Drużyna Orlando Magic zanotowała już swoje pierwsze zwycięstwo w niedawno zainaugurowanym sezonie 2011/2012. Wciąż jednak gra tego zespołu pozostawia wiele do życzenia i o ile ofensywa ekipy prowadzonej przez Stana Van Gundy’ego uległa nieznacznemu progresowi, to o postępie po drugiej stronie parkietu póki co można zapomnieć.

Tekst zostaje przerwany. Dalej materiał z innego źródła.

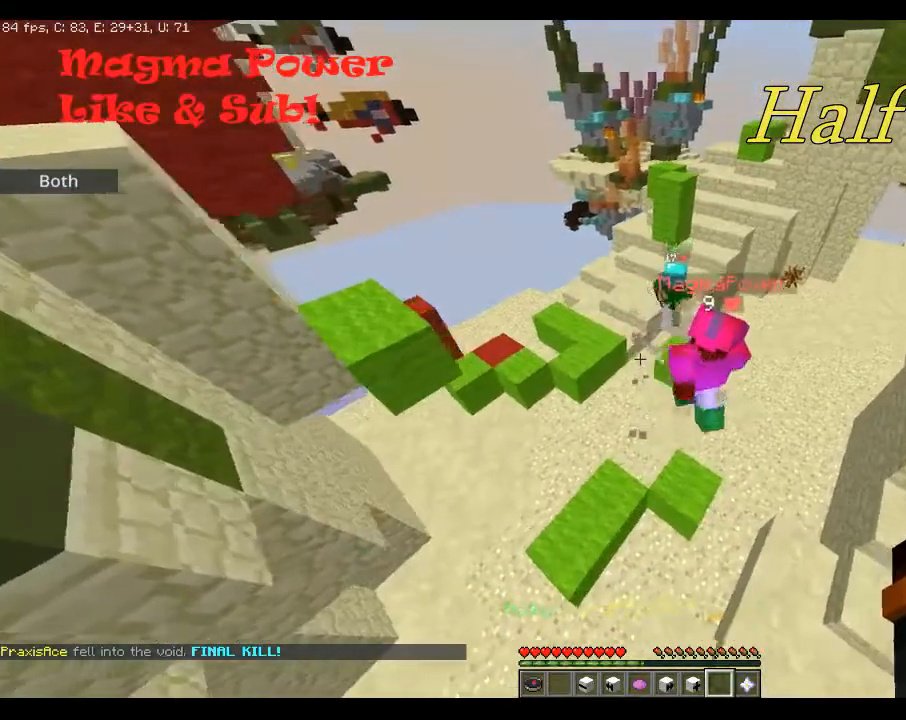
{"keys": ["d"], "mouse": [], "events": [[450, "w", "up"]]}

Bardzo nierówną dyspozycję prezentuje Hedo Turkoglu, o czym mogliście więcej przeczytać w artykule Josha Robbinsa. Niezwykle słabo grają na tym etapie rozgrywek obrońcy: Jason Richardson oraz Jameer Nelson. Warto mieć jednak na uwadze, że za nami dopiero dwa mecze rozegrane po ponad siedmiu miesiącach przerwy, więc weterani Magic mają prawo mieć problemy z aklimatyzacją. Liczmy, że już wkrótce będziemy mogli oglądać ich w lepszej formie: zwłaszcza po bronionej połowie boiska.

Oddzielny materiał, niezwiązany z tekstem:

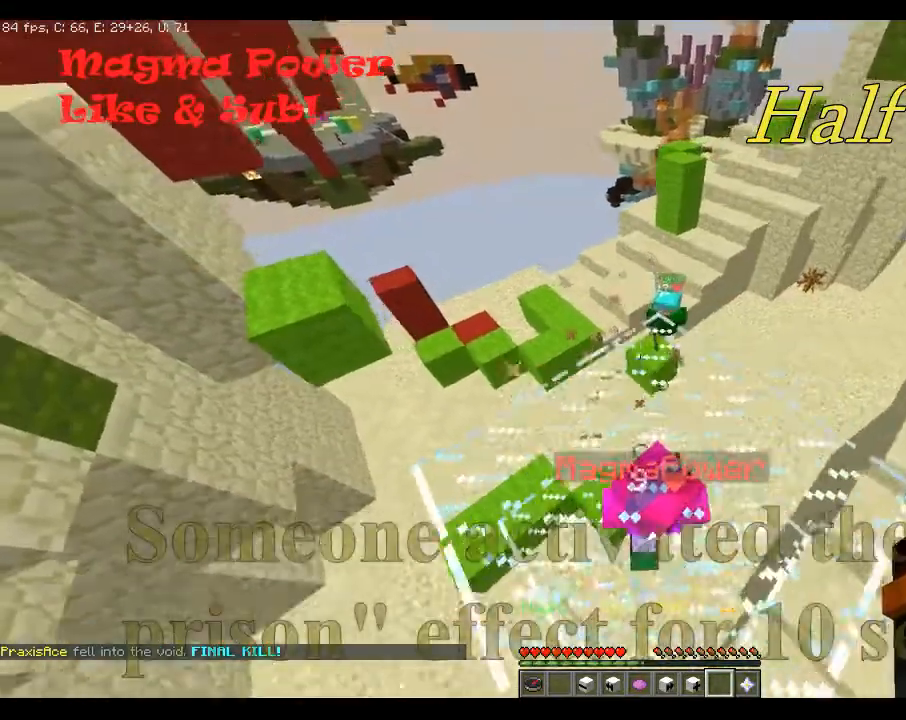
{"keys": ["d"], "mouse": [], "events": []}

Dzisiejsi rywale naszych ulubieńców – New Jersey Nets – także nie należą do defensywnych hegemonów. W ubiegłym sezonie "Sieci" traciły średnio nieco ponad 100 punktów w meczu, co dawało im dopiero 15. miejsce w lidze.
Po rozegraniu dwóch spotkań, drużyna z Newark może pochwalić się bilansem 1-1. Jedyne zwycięstwo Nets odnieśli w niezwykłych okolicznościach w meczu przeciwko Washington Wizards. Zespół z Deronem Williamsem na czele odrobił ponad 20 punktów straty, by ostatecznie wygrać 90-84.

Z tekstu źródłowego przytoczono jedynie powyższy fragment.